Depending on how many assets the company has, and the scale of the insolvency, the process of liquidation can be a lengthy one, often taking many months or even years. Liquidation is a formal procedure that requires the appointment of a licensed insolvency practitioner, and there are usually significant fees involved. During liquidation, directors lose control of the company, and the insolvency practitioner will investigate the company’s affairs and the directors’ conduct.
Voluntary Dissolution (sometimes referred to as “voluntary striking-off“) is a process only available to solvent companies that have ceased trading and can be instigated by the directors. It involves applying to Companies House to remove the company from the register.
Generally, it is a much quicker process and can be completed 2-3 months after the initial application is submitted. It is not necessary to appoint a licensed insolvency practitioner to dissolve your company, so the significant fees that can be involved in a liquidation can therefore be avoided.
However, there are strict conditions which must be met before a company may apply to dissolve voluntarily. The company must not have traded for at least three months, must have no outstanding debts, and cannot have been threatened with liquidation within the preceding three months.
What should I do next?
If you intend to close your company, you should consider whether a dissolution is appropriate. If your company has become insolvent, then you must opt for liquidation – attempting to dissolve an insolvent company can result in personal liability for directors.
If you are choosing to voluntarily wind down your company, then you should make sure that you communicate this to all interested parties, as well as any person or entity that becomes an interested party in the time between application and closure. This includes all employees and shareholders, but also other external parties such as suppliers and banks.

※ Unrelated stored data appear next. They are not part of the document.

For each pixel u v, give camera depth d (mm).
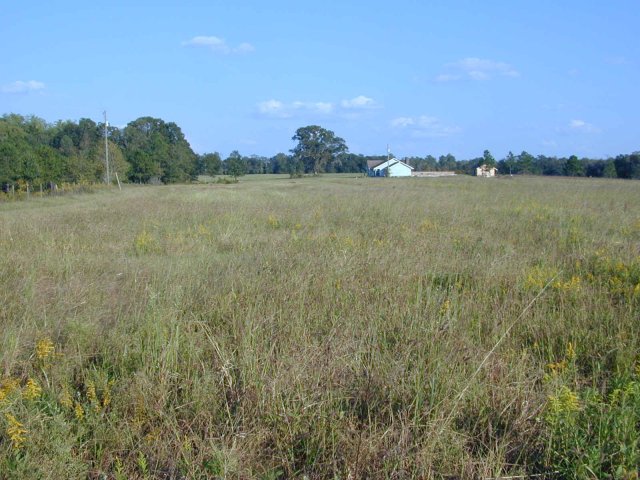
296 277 7352
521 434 3988
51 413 4348
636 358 5180
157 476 3863
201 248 10875
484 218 15398
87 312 6523
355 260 8414
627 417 3883
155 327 5504
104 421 4340
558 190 31953
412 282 7441
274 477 3789
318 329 5883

You must also settle any outstanding company debts, as failure to do so could result in an objection being raised to the dissolution which would delay the company’s closure. Any monies or assets that the company has or owns at the point of dissolution will pass to the ownership of the crown, so consider distributing these to shareholders beforehand if appropriate.
Given the legal implications of choosing the wrong route, it’s worth seeking professional advice to ensure you comply with all requirements and choose the most suitable option for your circumstances.